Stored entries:
= = = = =
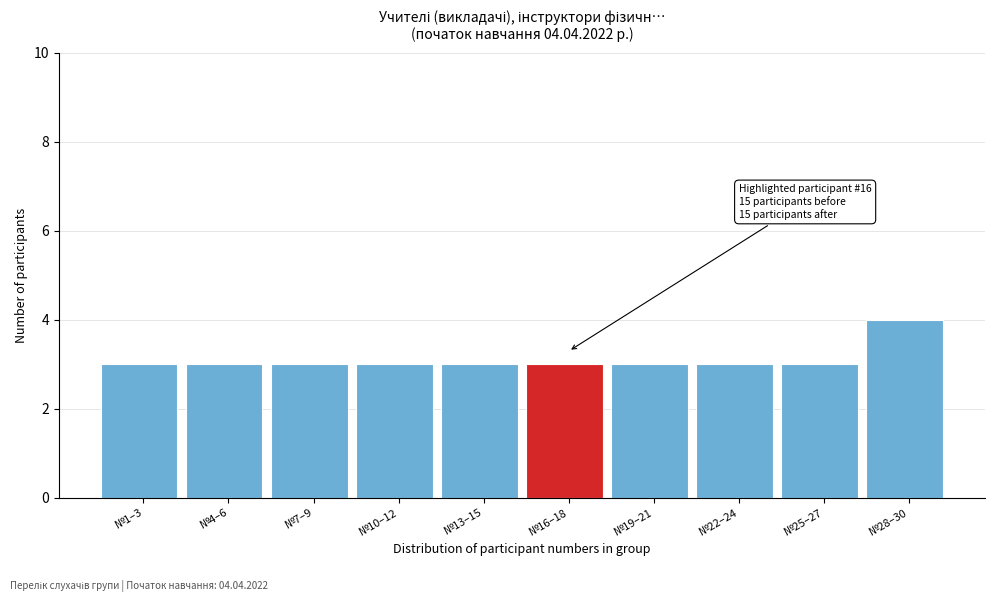

Reading left to right, what are all the values shown in this chart?

№1–3=3	№4–6=3	№7–9=3	№10–12=3	№13–15=3	№16–18=3	№19–21=3	№22–24=3	№25–27=3	№28–30=4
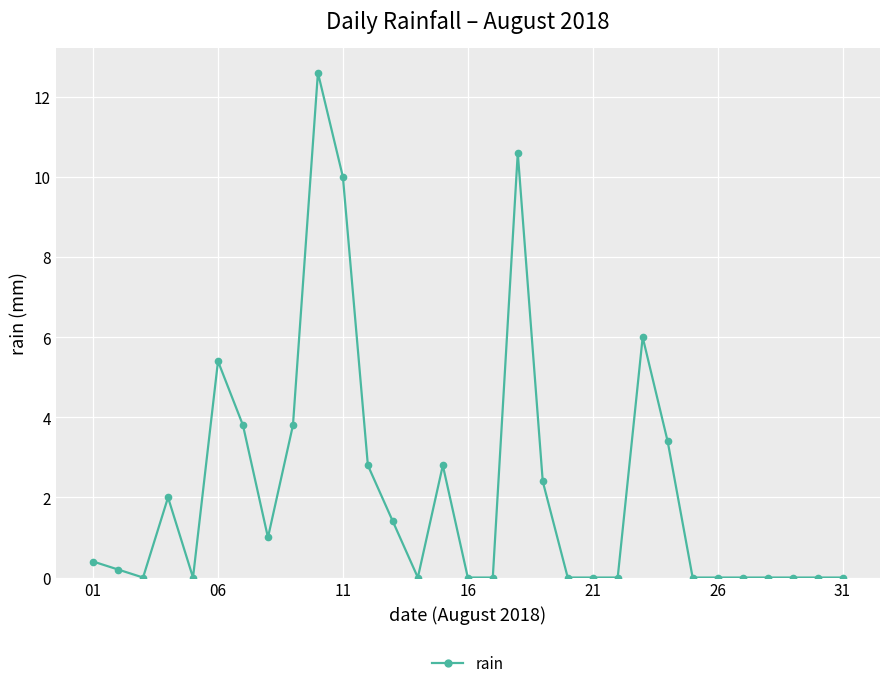

What is the sum of all values?

68.6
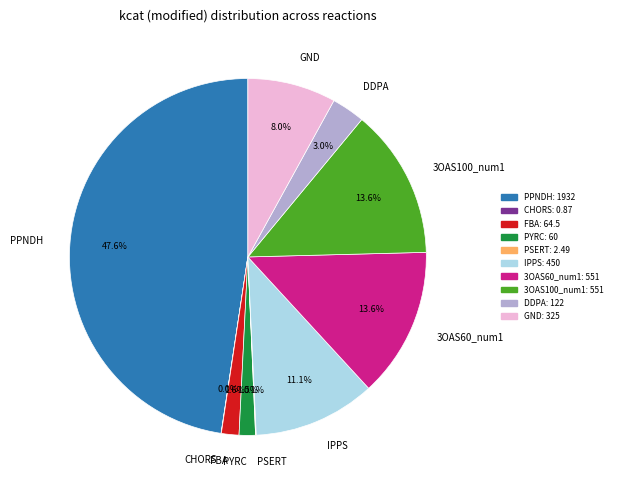

Do 3OAS100_num1 and 3OAS60_num1 together represent more than half of the pie?

No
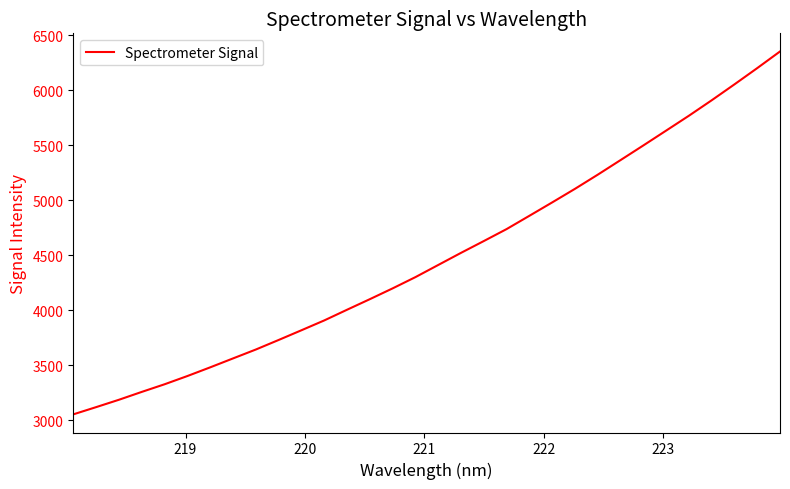

True or false: the data has more than 1 interior local peaks.

False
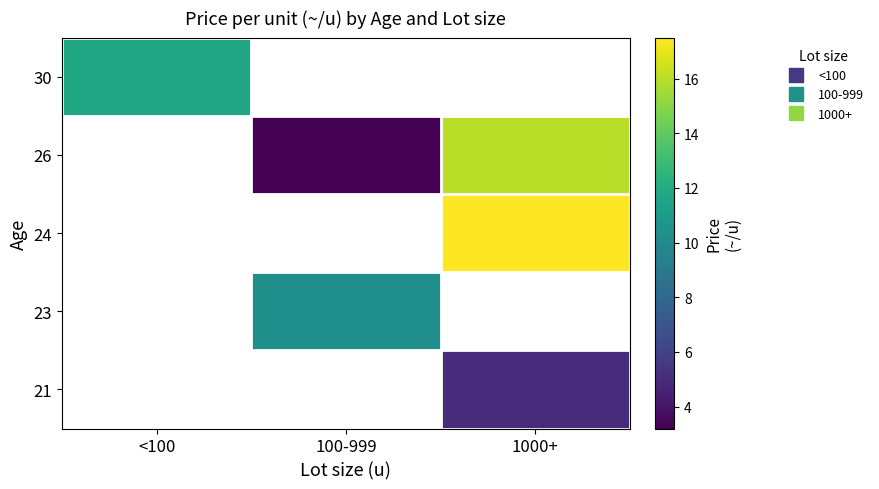

At how many categories does at least one series exceed 10?

3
= = = = =
Reproduce the items from the line containing "What is the sum of all values?" through the end of the items, renaming "categories" to "groups" and leaving everything else unchanged. Omit the pictures from your answer.

What is the sum of all values?

68.6

Do 3OAS100_num1 and 3OAS60_num1 together represent more than half of the pie?

No

True or false: the data has more than 1 interior local peaks.

False

At how many groups does at least one series exceed 10?

3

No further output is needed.